A model policy by the International Association of Chiefs of Police recommends pursuits “only if the officer has a reasonable belief that the suspect, if allowed to flee, would present a danger to human life or cause serious injury. In general, pursuits for minor violations are discouraged.”

Chuck Wexler, executive director of the Police Executive Research Forum, whose board of directors consists of police chiefs, told McClatchey there is no evidence that restrictions on pursuits lead to increases in crime and lawlessness. His organization advocates for sharp restrictions on pursuits.

“There are too many cases of people dying needlessly – tragedies that trump whatever the other arguments there are about people perceiving this as getting away with infractions,” Wexler said. “We’re talking about saving lives here.”

Farris, who heads Pursuit for Change, a Wisconsin-based advocacy group for victims of police pursuits, spoke to the Milwaukee’s Fire and Police Commission in 2017 to urge it not to push for more pursuits. He has since written letters to the commission urging a reconsideration of the policy, with no response. His impression was that the FPC, though it is supposed to be an independent agency, was simply doing the Common Council’s bidding. 

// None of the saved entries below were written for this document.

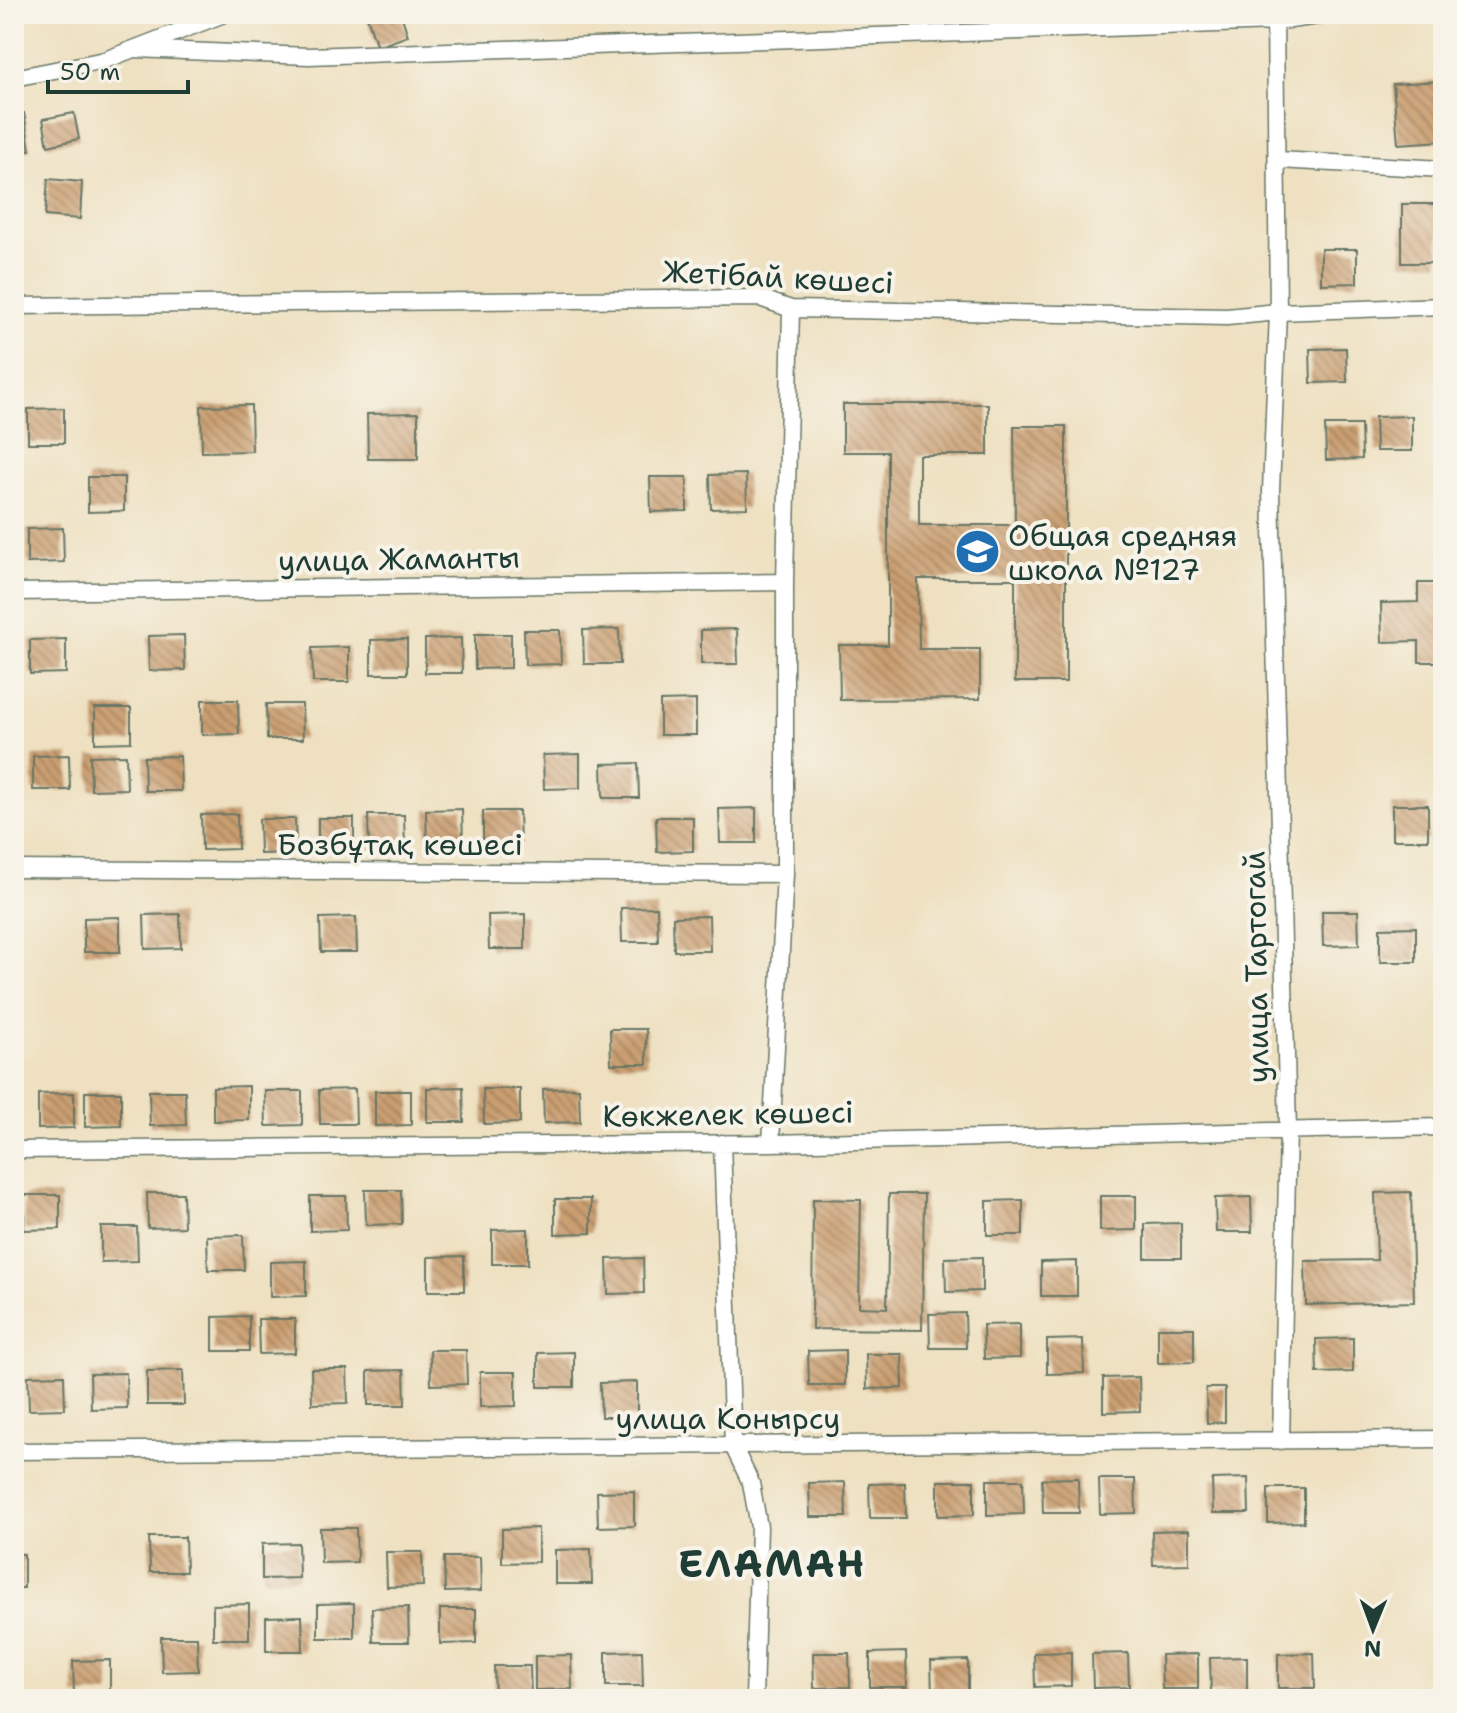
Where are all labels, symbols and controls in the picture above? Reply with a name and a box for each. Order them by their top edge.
scale bar [48,44,188,94]
text: 50 m [60,56,120,88]
street label: Жетібай көшесі [661,250,895,304]
place label: Общая средняя школа №127 [1008,515,1237,590]
school or university icon: Общая средняя школа №127 [953,528,1001,576]
street label: улица Жаманты [278,536,520,582]
street label: Бозбұтақ көшесі [277,824,523,865]
street label: улица Тартогай [1233,851,1279,1083]
street label: Көкжелек көшесі [602,1091,854,1137]
street label: улица Конырсу [616,1398,840,1439]
district label: ЕЛАМАН [678,1538,866,1589]
north arrow [1333,1589,1413,1669]
text: N [1364,1634,1382,1663]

Farris became an advocate after his son was killed in 2007 during a police pursuit in Massachusetts. “My son and his girlfriend were riding in a taxi which was t-boned by an SUV pursued by the police for an illegal U-turn,” he recalled in an interview with Urban Milwaukee. “My son and the taxi driver were killed and the girl spent years in rehabilitation.” 

Farris believes Milwaukee will eventually be forced to change its policy. “They’ve already killed multiple innocent people. There are going to be more people killed and that’s what’s going to inevitably change the policy. Or there will be a humongous lawsuit against the city.”  

Meanwhile keeps your eyes peeled for high speed chases. On average there were nearly three such pursuits per day last year.